Floresa.co – Juru bicara KPK Febri Diansyah mengatakan, KPK tak akan segan memberikan hukuman berat bagi kepala daerah yang terlibat korupsi. Hukuman itu dapat berbentuk apapun, termasuk pencabutan hak politik dalam jangka waktu tertentu.
“Kalau masih saja melakukan korupsi tentu dengan ancaman semaksimal mungkin kita akan mempertimbangkan hal tersebut,” ujar Febri Diansyah seperti dilansir Kumparan.com, Jumat 9 Maret 2018.

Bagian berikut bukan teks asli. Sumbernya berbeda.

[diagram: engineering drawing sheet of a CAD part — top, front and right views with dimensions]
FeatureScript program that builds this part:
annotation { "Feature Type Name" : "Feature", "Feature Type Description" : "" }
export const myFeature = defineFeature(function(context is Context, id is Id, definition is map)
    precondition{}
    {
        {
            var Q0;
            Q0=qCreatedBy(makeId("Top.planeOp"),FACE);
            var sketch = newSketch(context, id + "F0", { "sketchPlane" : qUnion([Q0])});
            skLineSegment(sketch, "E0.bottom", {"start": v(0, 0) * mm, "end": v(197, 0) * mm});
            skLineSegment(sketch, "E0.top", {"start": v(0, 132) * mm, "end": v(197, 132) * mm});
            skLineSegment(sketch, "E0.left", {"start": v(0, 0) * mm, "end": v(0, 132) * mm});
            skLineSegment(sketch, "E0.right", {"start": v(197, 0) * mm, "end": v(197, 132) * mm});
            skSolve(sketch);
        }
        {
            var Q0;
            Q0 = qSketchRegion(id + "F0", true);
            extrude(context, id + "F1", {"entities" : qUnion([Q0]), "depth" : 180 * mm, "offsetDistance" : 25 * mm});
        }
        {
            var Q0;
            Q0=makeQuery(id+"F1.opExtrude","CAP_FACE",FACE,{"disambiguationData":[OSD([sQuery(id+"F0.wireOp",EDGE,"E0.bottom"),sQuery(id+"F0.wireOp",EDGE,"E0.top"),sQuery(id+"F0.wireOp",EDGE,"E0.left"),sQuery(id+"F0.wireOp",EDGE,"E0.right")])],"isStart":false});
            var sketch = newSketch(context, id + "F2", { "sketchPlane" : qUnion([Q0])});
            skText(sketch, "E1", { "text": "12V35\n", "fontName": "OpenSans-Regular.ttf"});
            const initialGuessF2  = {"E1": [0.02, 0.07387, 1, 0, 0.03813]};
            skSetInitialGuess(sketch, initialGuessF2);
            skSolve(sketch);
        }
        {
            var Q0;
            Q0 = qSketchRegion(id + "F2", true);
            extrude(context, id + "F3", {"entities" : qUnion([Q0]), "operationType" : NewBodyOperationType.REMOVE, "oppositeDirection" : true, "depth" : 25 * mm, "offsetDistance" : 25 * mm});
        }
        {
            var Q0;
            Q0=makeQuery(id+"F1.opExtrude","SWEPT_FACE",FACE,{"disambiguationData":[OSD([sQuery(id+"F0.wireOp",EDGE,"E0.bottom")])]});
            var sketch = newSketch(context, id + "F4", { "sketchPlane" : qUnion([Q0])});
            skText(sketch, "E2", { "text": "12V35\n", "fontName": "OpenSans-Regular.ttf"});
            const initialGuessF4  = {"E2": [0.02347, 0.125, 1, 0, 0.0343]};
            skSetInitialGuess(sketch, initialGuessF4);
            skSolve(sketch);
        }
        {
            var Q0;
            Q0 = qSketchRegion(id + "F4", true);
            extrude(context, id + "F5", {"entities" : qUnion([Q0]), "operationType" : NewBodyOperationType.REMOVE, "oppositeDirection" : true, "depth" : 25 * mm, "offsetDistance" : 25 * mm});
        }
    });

Febri menuturkan, untuk mengantisipasi hal serupa, KPK telah berkoordinasi dengan Kementerian Dalam Negeri. Koordinasi itu, lanjut Febri, hanya untuk memastikan bahwa proses penegakan hukum dapat berjalan.
Febri pun meminta sejumlah pihak di luar KPK, untuk turut memberantas tindak pidana korupsi. Sebab, kata Febri, kewajiban memberantas korupsi tidak hanya menjadi tanggung jawab KPK.
“Kita sudah bertemu dengan Mendagri, kalaupun ada bersinggungan dengan proses Pilkada itu tetap harus dipisahkan dalam koridor clear, koridor hukumnya clear,” kata Febri.
Salah satu kepala daerah yang tengah diproses karena melakukan korupsi ialah Gubernur Sulawesi Tenggara nonaktif, Nur Alam. Politisi PAN itu dituntut 18 tahun penjara. KPK meyakini Nur Alam merugikan negara Rp 4.325.130.590.137 atau Rp 1.593.604.454.137.
Di kasusnya, Nur Alam diduga menyetujui izin usaha pertambangan (IUP) untuk PT Anugerah Harisma Barakah (AHB). Perbuatannya telah merusak lingkungan dua kabupaten di Sulawesi Tenggara, Buton dan Bombana. Selain tuntutan pidana kurungan dan uang pengganti, hak politik Nur Alam juga dicabut selama lima tahun.
Sementara itu, kepala daerah lain yang kini masih ditahan KPK ialah Marianus Sae, mantan Bupati Ngada yang juga calon gubernur Nusa Tenggara Timur (NTT) yang diusung PDIP dan PKB.
Marianus terjaring operasi tangkap tangan KPK pada pertengahan Februari 2018 lalu. Dia diduga menerima suap dan berjanji memberika proyek kepada salah satu pengusaha di daerahnya, Wilhelmus Ulumbu.